The biggest problem with passenger flow in this country is that people have no manners. It wouldn't occur to 90% of people to step off a train to one side of the door to clear the way for 30 or 40 people and then get back on it. Similarly a fair proportion of people are too thick to realise that everyone will get where they are going a bit faster if they let people off the train before getting on themselves.

Maybe they could have a helpful instructional poster like the one that explains why leaves on the track make the trains go slow. Or an announcement along the the lines of "Hey Thicko, let everyone off before you get on the train".

Another genius thing that would help matters is the fact that every single train in the country seems to be 4 inches higher than every platform in the country (well, maybe it is just the platforms I use). And when you consider that most of the platforms on the DART, Maynooth and Sligo lines have been extended over the last 10 years - specifically to accommodate new trains, why the hell didn't they raise them at the same time? That would save 2 or 3 minutes faffing about with ramps every time somebody in a wheelchair needs to get on or off a train.
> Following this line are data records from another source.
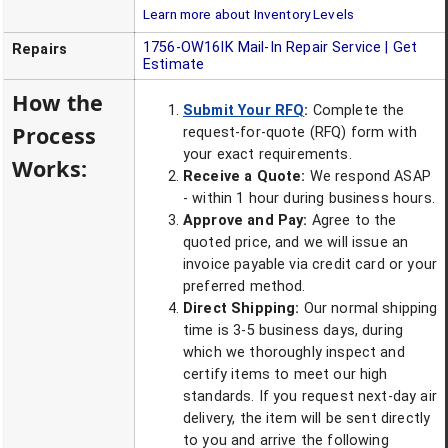
Learn more about Inventory Levels
1756-OW16IK
Mail-In Repair Service | Get
Repairs
Estimate
How the
Submit Your RFQ
:
Complete the
Process
request-for-quote (RFQ) form with
your exact requirements.
Works:
Receive a Quote:
We respond ASAP
- within 1 hour during business hours.
Approve and Pay:
Agree to the
quoted price, and we will issue an
invoice payable via credit card or your
preferred method.
Direct Shipping:
Our normal shipping
time is 3-5 business days, during
which we thoroughly inspect and
certify items to meet our high
standards. If you request next-day air
delivery, the item will be sent directly
to you and arrive the following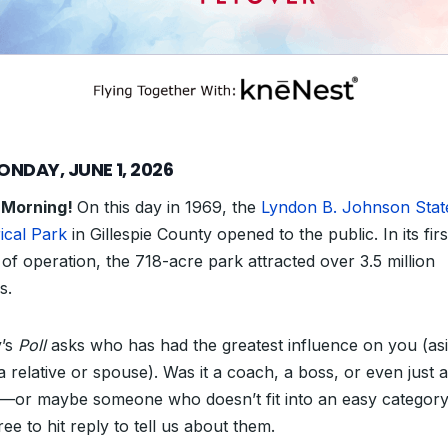
ONDAY, JUNE 1, 2026
 Morning!
On this day in 1969, the
Lyndon B. Johnson Stat
ical Park
in Gillespie County opened to the public. In its firs
of operation, the 718-acre park attracted over 3.5 million
s.
’s
Poll
asks who has had the greatest influence on you (as
a relative or spouse). Was it a coach, a boss, or even just 
—
or maybe someone who doesn’t fit into an easy categor
ree to hit reply to tell us about them.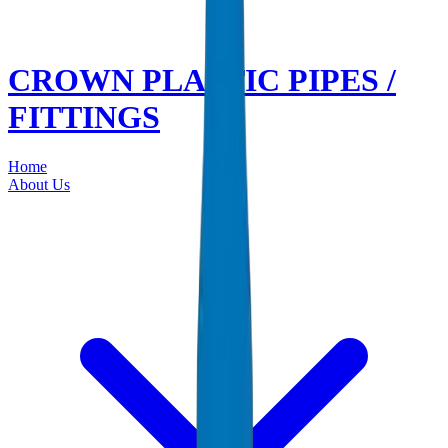
CROWN PLASTIC PIPES /
FITTINGS
Home
About Us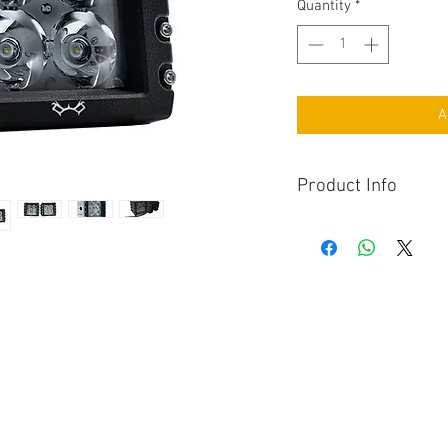
Quantity
*
A
Product Info
Maddog Delta Edition
with 6400 Lumens pe
that will truly annih
The Delta model equ
aluminum housing a
through both appea
18 Months Manufact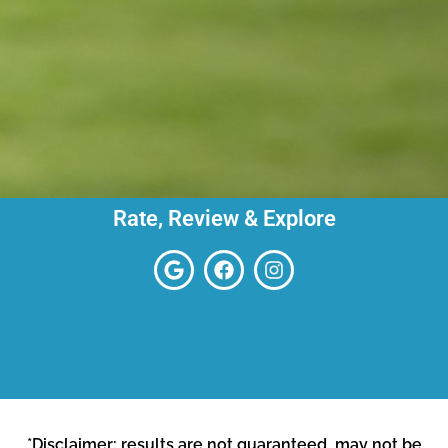
Rate, Review & Explore
*Disclaimer: results are not guaranteed, may not be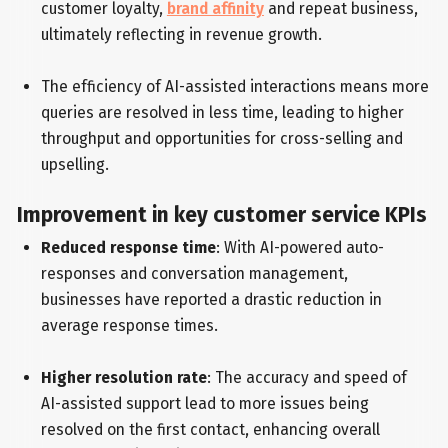
customer loyalty,
brand affinity
and repeat business,
ultimately reflecting in revenue growth.
The efficiency of AI-assisted interactions means more
queries are resolved in less time, leading to higher
throughput and opportunities for cross-selling and
upselling.
Improvement in key customer service KPIs
Reduced response time
: With AI-powered auto-
responses and conversation management,
businesses have reported a drastic reduction in
average response times.
Higher resolution rate
: The accuracy and speed of
AI-assisted support lead to more issues being
resolved on the first contact, enhancing overall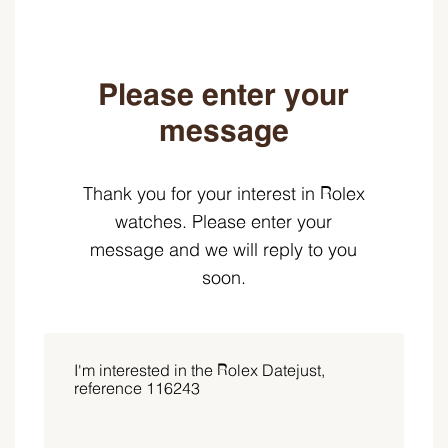
Please enter your
message
Thank you for your interest in Rolex
watches. Please enter your
message and we will reply to you
soon.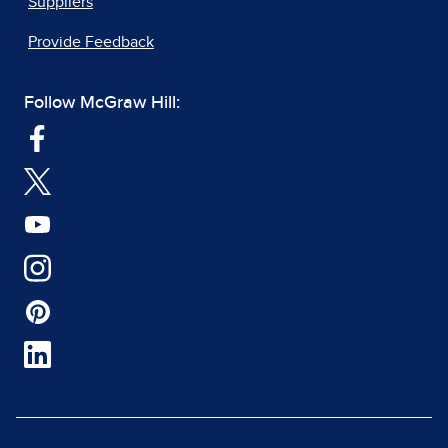
Suppliers
Provide Feedback
Follow McGraw Hill: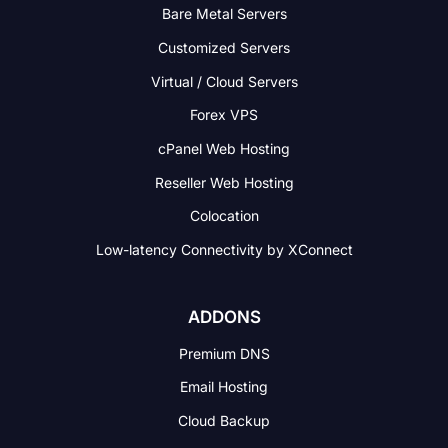
Bare Metal Servers
Customized Servers
Virtual / Cloud Servers
Forex VPS
cPanel Web Hosting
Reseller Web Hosting
Colocation
Low-latency Connectivity
by XConnect
ADDONS
Premium DNS
Email Hosting
Cloud Backup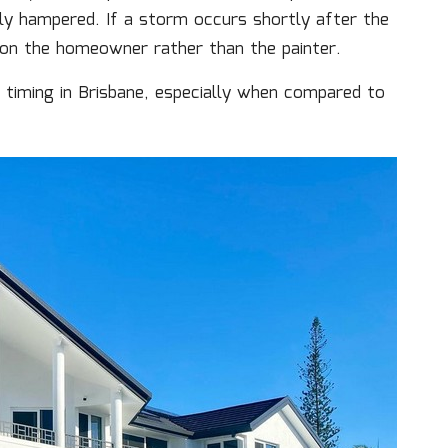
ntly hampered. If a storm occurs shortly after the
l on the homeowner rather than the painter.
f timing in Brisbane, especially when compared to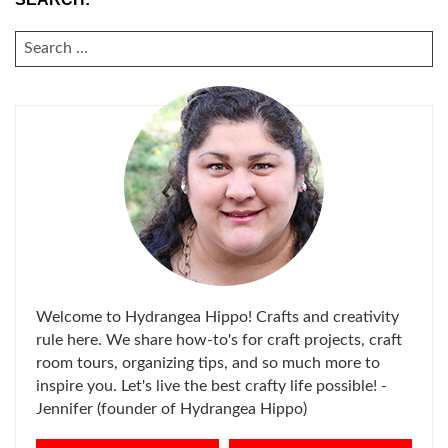
SEARCH
FOR:
Welcome to Hydrangea Hippo! Crafts and creativity
rule here. We share how-to's for craft projects, craft
room tours, organizing tips, and so much more to
inspire you. Let's live the best crafty life possible! -
Jennifer (founder of Hydrangea Hippo)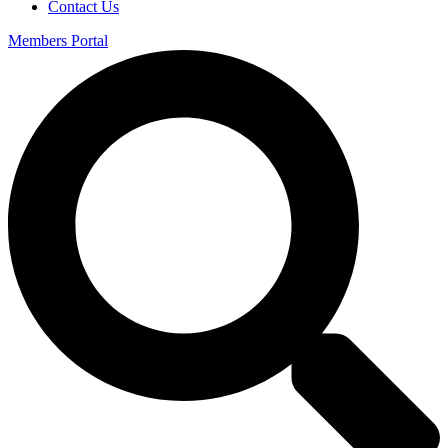
Contact Us
Members Portal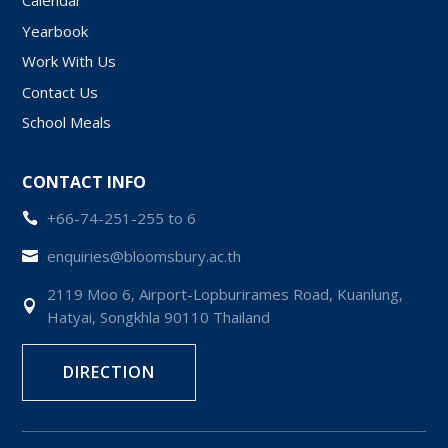
Calendar
Yearbook
Work With Us
Contact Us
School Meals
CONTACT INFO
+66-74-251-255 to 6

enquiries@bloomsbury.ac.th

2119 Moo 6, Airport-Lopburirames Road, Kuanlung,

Hatyai, Songkhla 90110 Thailand
DIRECTION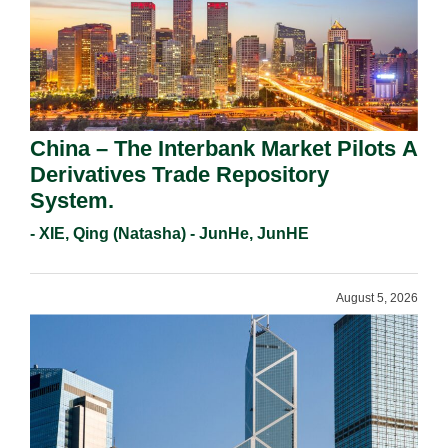
China – The Interbank Market Pilots A
Derivatives Trade Repository
System.
- XIE, Qing (Natasha) - JunHe, JunHE
August 5, 2026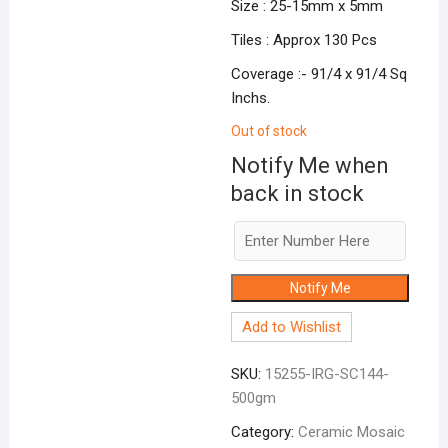
Size : 25-15mm x 5mm
Tiles : Approx 130 Pcs
Coverage :- 91/4 x 91/4 Sq
Inchs.
Out of stock
Notify Me when
back in stock
Notify Me
Add to Wishlist
SKU:
15255-IRG-SC144-
500gm
Category:
Ceramic Mosaic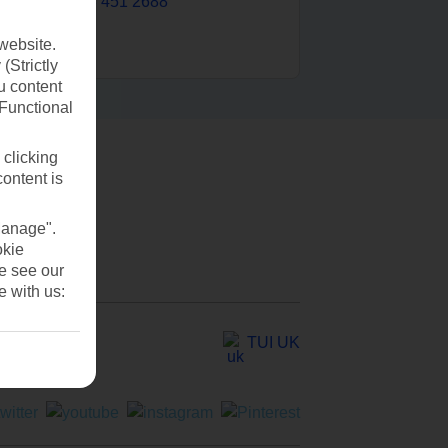
0203 451 2688
website.
(Strictly
u content
(Functional
 clicking
content is
Manage".
okie
se see our
e with us:
TUI UK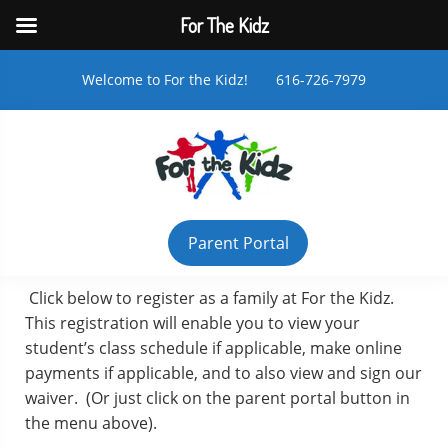
For The Kidz
Welcome to For the Kidz! 616-726-7979
Parent Portal
Click below to register as a family at For the Kidz.
This registration will enable you to view your
student’s class schedule if applicable, make online
payments if applicable, and to also view and sign our
waiver. (Or just click on the parent portal button in
the menu above).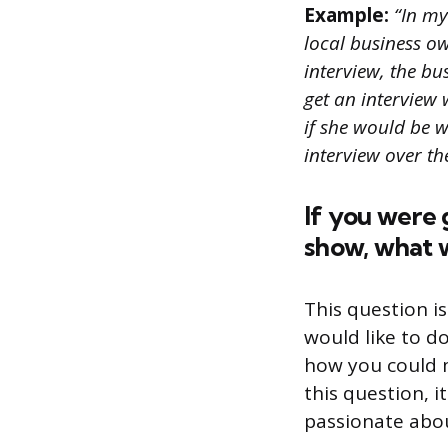
Example:
“In my 
local business o
interview, the b
get an interview w
if she would be w
interview over t
If you were 
show, what w
This question i
would like to d
how you could 
this question, i
passionate abou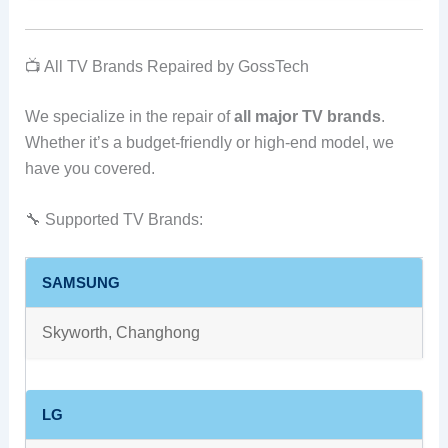
📺 All TV Brands Repaired by GossTech
We specialize in the repair of
all major TV brands
.
Whether it’s a budget-friendly or high-end model, we
have you covered.
🔧 Supported TV Brands:
SAMSUNG
Skyworth, Changhong
LG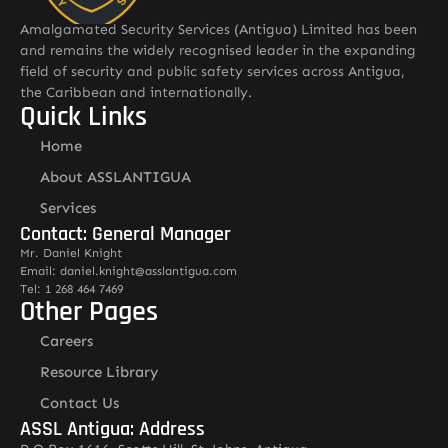
Amalgamated Security Services (Antigua) Limited has been
and remains the widely recognised leader in the expanding
field of security and public safety services across Antigua,
the Caribbean and internationally.
Quick Links
Home
About ASSLANTIGUA
Services
Contact: General Manager
Mr. Daniel Knight
Email: daniel.knight@asslantigua.com
Tel: 1 268 464 7469
Other Pages
Careers
Resource Library
Contact Us
ASSL Antigua: Address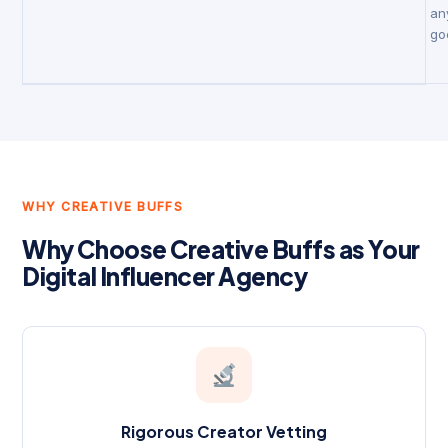
an
go
WHY CREATIVE BUFFS
Why Choose Creative Buffs as Your
Digital Influencer Agency
Rigorous Creator Vetting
Keeping things running just doens't seem to be a priority. Take the example of a medical emergency (which is usually somebody fainting due to overcrowding). This usually results in the train stopping for 20 minutes while somebody makes tut-tutting noises to the victim and waits for the paramedics. Now, it is perfectly reasonable that the person not be moved off the train by an amateur, but they could let the train continue on to one of Connolly, Clonsilla, Heuston or Sydney Parade which are near major hospitals and arrange for the paramedics to meet the train there. This would probably get the person to proper care faster, would lessen the travel time for the ambulance and would keep things moving.

Nobody ever seems to have a plan when entirely predicatable things go wrong.